A man wearing a Hezbollah shirt at an anti-Israel protest in Union Square, June 10, 2024. (Luke Tress)

(New York Jewish Week) — Anti-Israel activists took their roving protests on Monday to the street outside a Lower Manhattan exhibition commemorating the victims of the Nova music festival massacre on Oct. 7.

Hundreds of protesters, led by the hardline pro-Palestinian group Within Our Lifetime, gathered outside the exhibit on Wall Street, lighting flares and smoke canisters in the colors of the Palestinian flag. Footage from the scene showed the protesters chanting “Long live the intifada,” a reference to two Palestinian uprisings, the second of which, in the early 2000s, was a years-long wave of terror attacks that killed some 1,000 Israelis.

Since Oct. 7, Within Our Lifetime has staged frequent street protests against Israel, and Monday’s came amid what the group called a “Day of Rage” that featured stops in multiple locations. The Nova stop stood out because it targeted a site meant to memorialize the more than 360 people murdered by Hamas at the festival, where the terror group also took dozens of hostages during its invasion of Israel.

The exhibit is an interactive display set up in collaboration with some of the producers and survivors of the music festival and aims to recreate the visuals and sounds of the massacre.

On Monday night, the Nova exhibition posted a statement by music producer Scooter Braun, who helped bring the exhibition to New York, announcing that it would be extended until June 22 and responding to the protesters.

“And fr those who chose to protest against innocent music lovers who were massacred… WE WILL DANCE AGAIN… and you are all invited,” wrote Braun, who is Jewish, invoking a slogan adopted by the massacre’s survivors. “Thank you for the inspiration. It is more important than ever that we fight for our shared humanity.”

Before heading to the exhibit, the anti-Israel activists gathered in Union Square. Protesters had flags and shirts bearing the insignia of the Hezbollah and Hamas terror groups, and argued with pro-Israel counter-protesters in the area. A sign in the crowd said, “The Zionists are not Jews and not humans.”

Police kept the two sides separated, though there were small scuffles between the two sides after a pro-Palestinian demonstrator attempted to snatch an Israeli flag.

One man told the pro-Israel side, “I wish Hitler was still here. He would have wiped you all out.” Others carried a banner that said, “Long live October 7th.”

The protests drew harsh criticism from city politicians, including Manhattan Borough President Mark Levine and New York City Comptroller Brad Lander, both of whom are Jewish.
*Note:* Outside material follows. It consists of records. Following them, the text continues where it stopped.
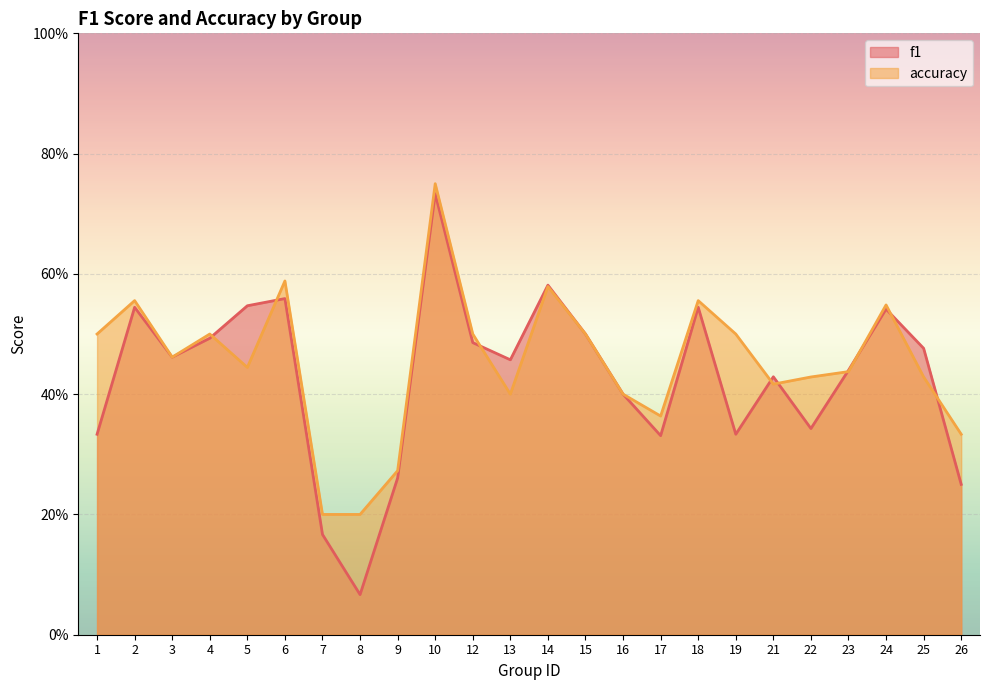

Is the value of accuracy at 26 greater than the value of f1 at 2?

No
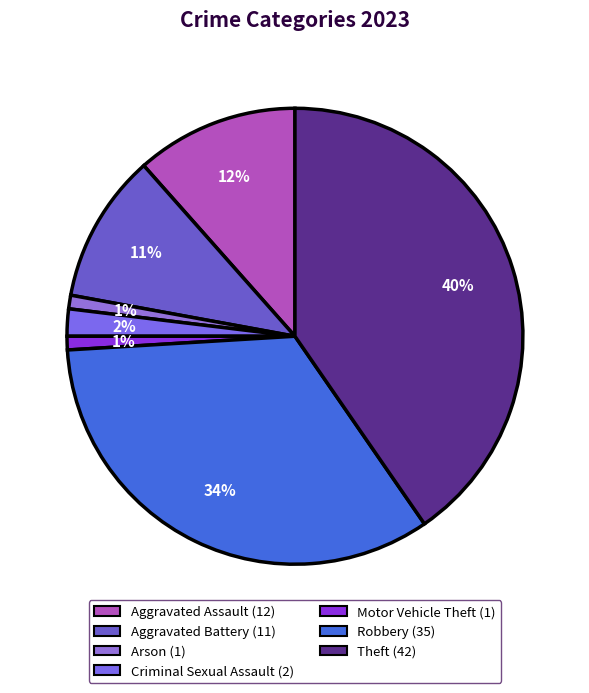

What is the largest slice in the pie chart?

Theft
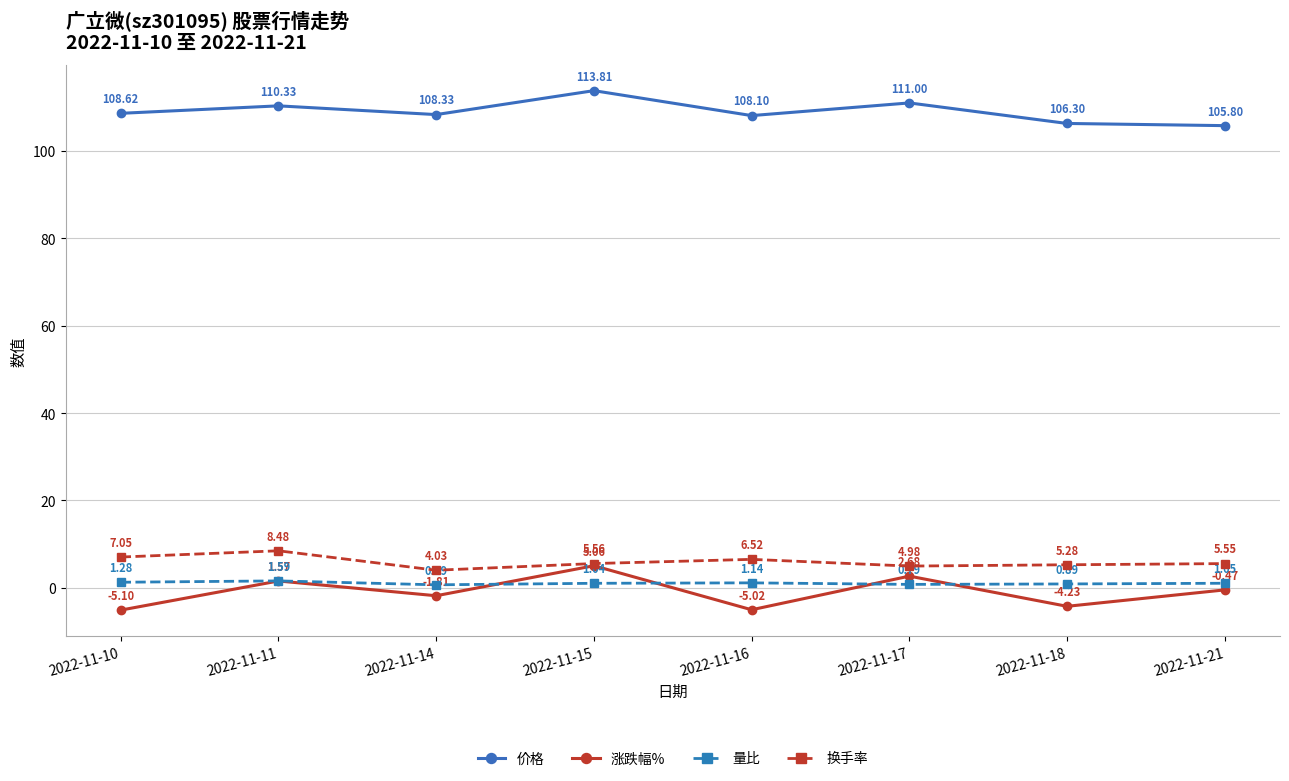

How many data points does each series have?

8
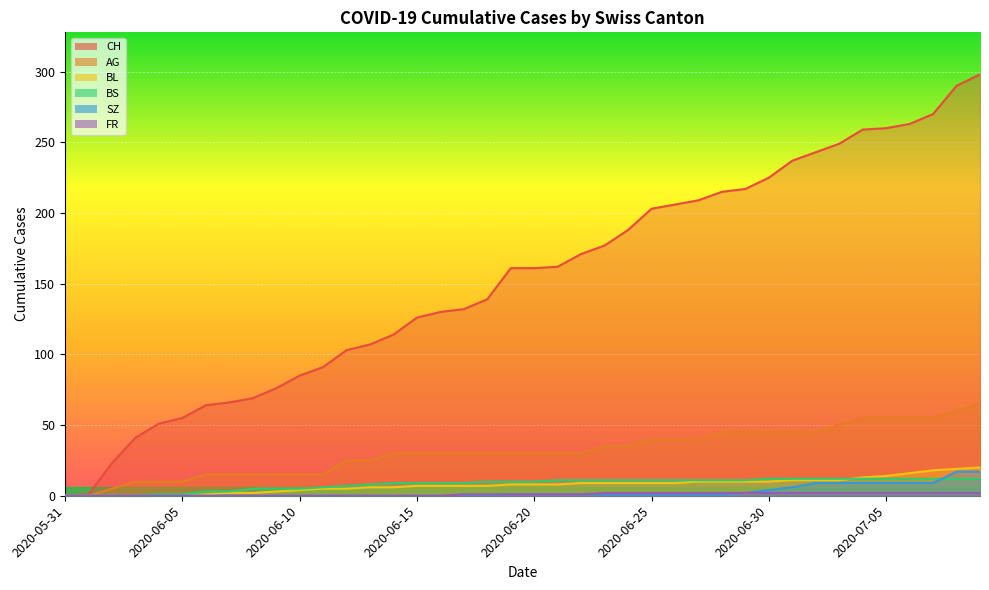

What is the sum of all BL values?

304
Levine said on social media that the “targeting of the exhibition is not pro-peace. It is repulsive and vile.” Lander called the demonstration “an abominable example of antisemitism.”

During a Tuesday press briefing, Mayor Eric Adams said he was “extremely troubled” by the protest, adding that he planned to go to the exhibit in the next day in a show of support.
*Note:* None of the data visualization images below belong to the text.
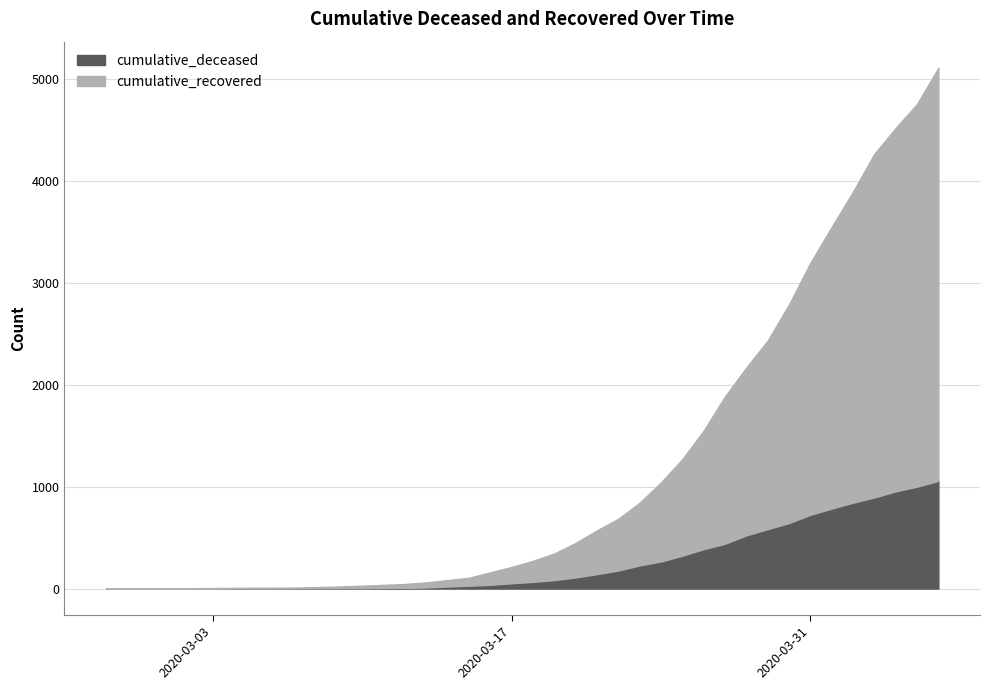

Between 2020-03-04 and 2020-03-15, which series saw the biggest shift?

cumulative_recovered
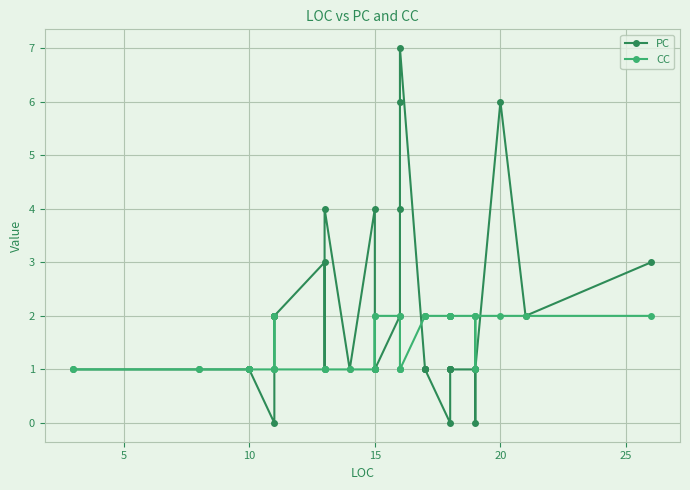

True or false: PC and CC intersect in this chart.

True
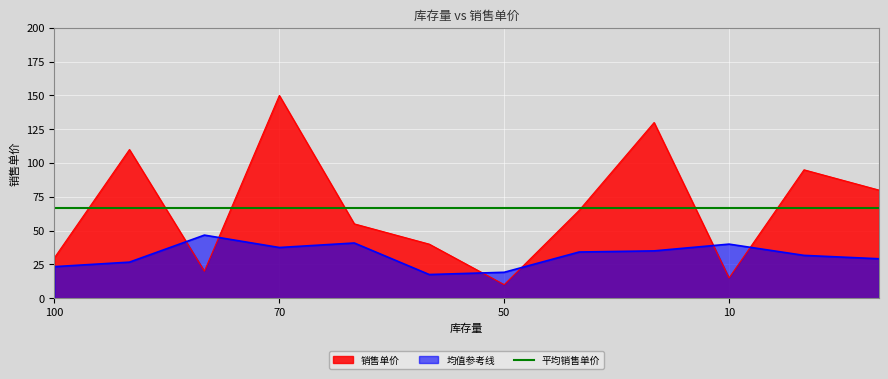

Where is the data nearest to the value 80?

40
“I thought it was despicable, it was disgusting,” Adams said of the protest. “You cannot call for peace while you’re celebrating what happened on Oct. 7.”

A number of pro-Palestinian groups in the city have leaned into open support for terror groups in recent weeks, including student groups, some of which coordinate with Within Our Lifetime. Antisemitic incidents have surged in the city since Oct. 7, according to NYPD data.

Ahead of the protests, Within Our Lifetime had urged followers to take “autonomous action” against the city’s museums during the “Day of Rage.” The group has previously targeted museums and hospitals, including the Memorial Sloan Kettering Cancer Center.

Within Our Lifetime celebrated the protest at the exhibition, posting on X, “We flooded the streets, took over the subway and shut down the Nova Exhibition,” followed by an inverted red triangle, a symbol used by Hamas.

After the protest, the group posted a message to its Telegram channel saying it had “shut down Zionist propaganda exhibit.”